WORK INSTRUCTION:
With the pictures removed, reproduce exactly the lines from the one that contains "focal_35mm: 182" through the last line of the entries below.

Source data
········
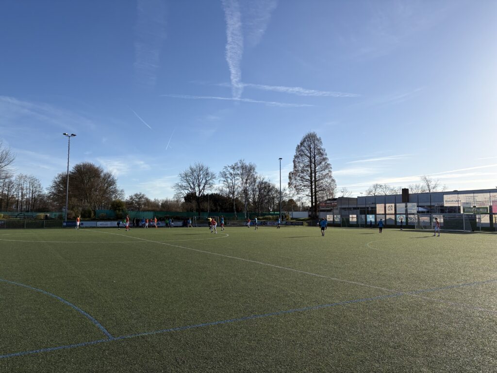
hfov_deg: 67.3
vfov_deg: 53.1
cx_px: 248
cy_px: 186
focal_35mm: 26
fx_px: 373
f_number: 1.6
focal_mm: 5.96
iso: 50
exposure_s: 1/5348
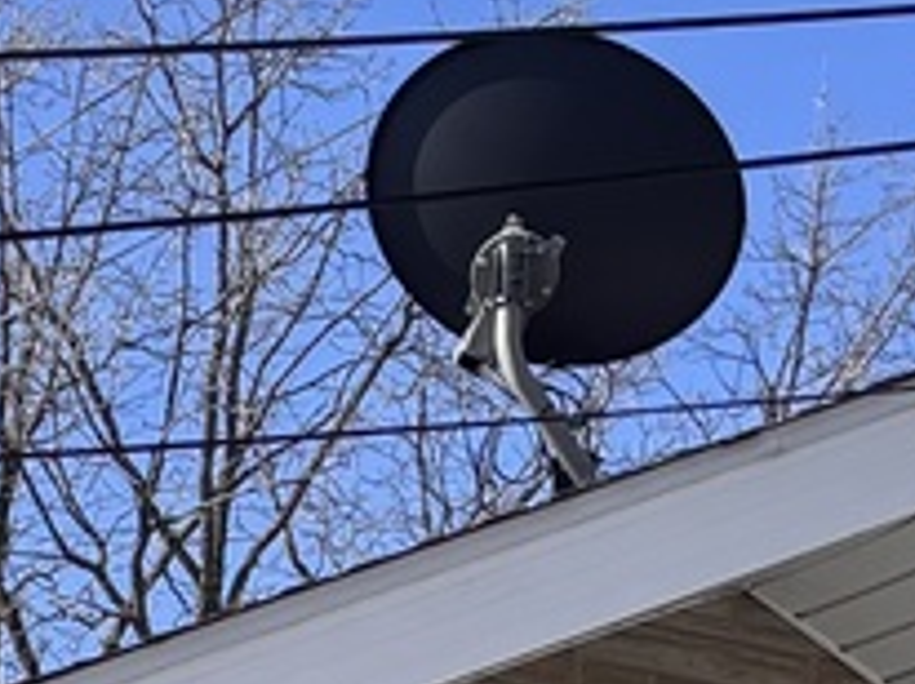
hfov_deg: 10.3
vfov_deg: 7.4
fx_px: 4805
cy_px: 1901
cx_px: -657
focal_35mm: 182
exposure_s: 1/1721
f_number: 1.6
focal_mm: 5.96
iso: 50
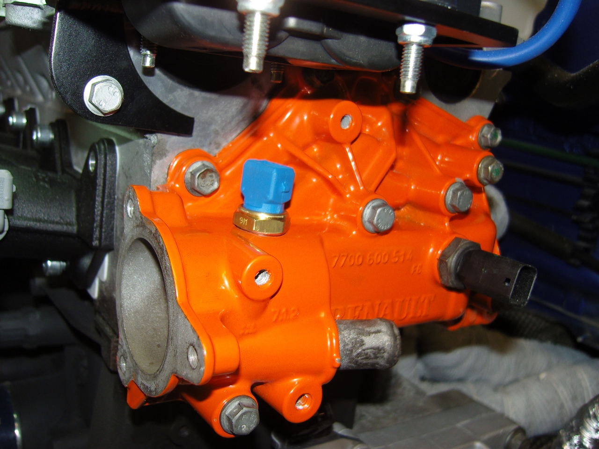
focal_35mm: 34
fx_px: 588
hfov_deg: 54.0
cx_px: 300
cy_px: 224
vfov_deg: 41.8
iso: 100
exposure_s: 1/40
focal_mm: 7.3
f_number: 2.8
········
RESPONSE AREA:
focal_35mm: 182
exposure_s: 1/1721
f_number: 1.6
focal_mm: 5.96
iso: 50
focal_35mm: 34
fx_px: 588
hfov_deg: 54.0
cx_px: 300
cy_px: 224
vfov_deg: 41.8
iso: 100
exposure_s: 1/40
focal_mm: 7.3
f_number: 2.8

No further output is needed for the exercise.